A group of people is taking part in a physical education study. Various data were collected about these individuals, and by analyzing their ages, it was possible to establish the following relationships:

John is older than Mary. John is younger than Tom. Sarah is younger than Tom. Bob is older than Mary. Joseph is older than Kate. Olivia is older than Amelia. Joseph is younger than William. Bob is younger than Daniel. Amelia is younger than Emma. Kate is older than Sarah. Joseph is older than Mary. William is older than Mary. Sophia is older than Kate. Emma is younger than Tom. William is younger than Tom. Sophia is younger than John. Olivia is younger than William.

The study aims to measure the effects of an exercise on older individuals, and there is limited space available, so only the oldest person from this list can participate at this moment. You need to select the oldest person.

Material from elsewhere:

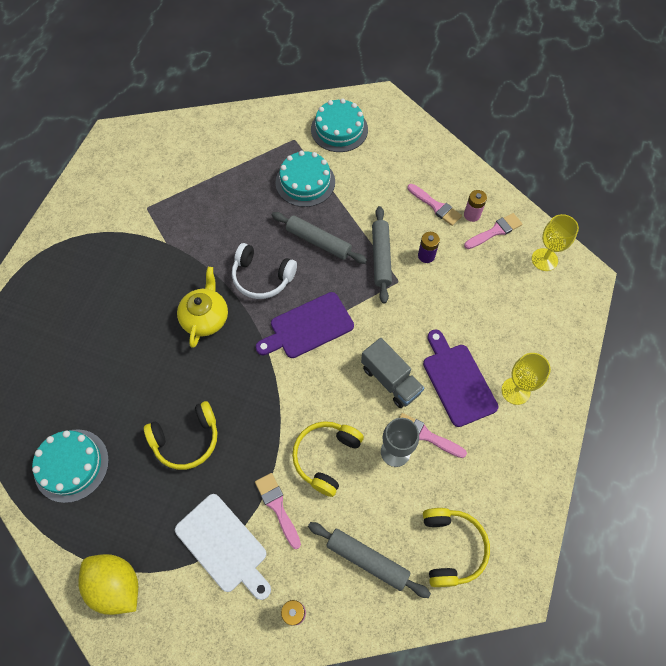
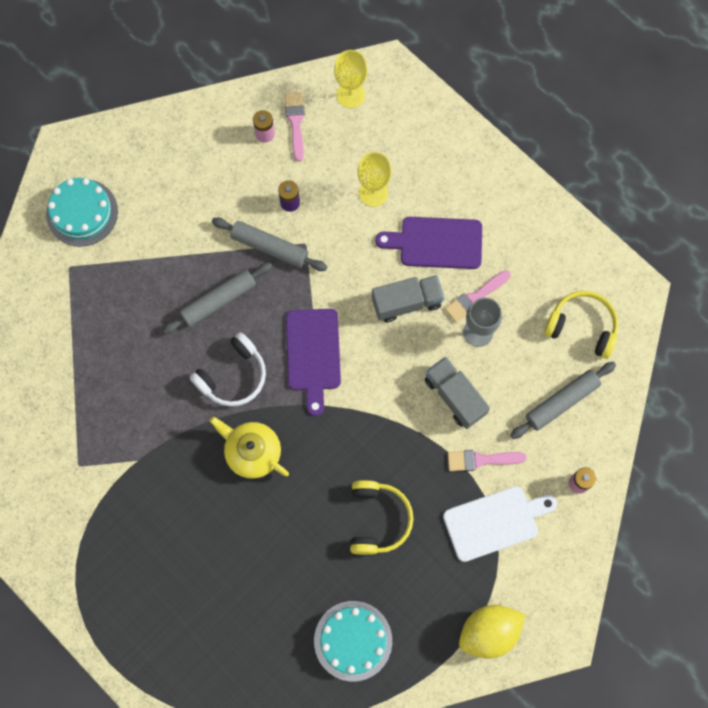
camera: 65 degrees left, 10 degrees up
turquoise cake [275,151,335,207] -> none
yellow headphones [292,421,364,497] -> grey truck [425,357,490,429]
pink brush [407,184,462,226] -> none
yellow goblet [501,353,551,405] -> yellow goblet moved to [357,152,392,207]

If it is not possible to determine, just list the candidates for the oldest person. Work carefully.

GPT-4o-latest, GPT-4 Turbo, Gemini-1.5-pro-exp-0827 all incorrectly state that Tom is the oldest.

*The only one that got it right was Sonnet 3.5, saying that the candidates are Tom and Daniel.

Note that this is a common example of condensing information. A large file could be reduced to these 200 tokens of essential information, but the LLM would struggle to reason about it due to its high density.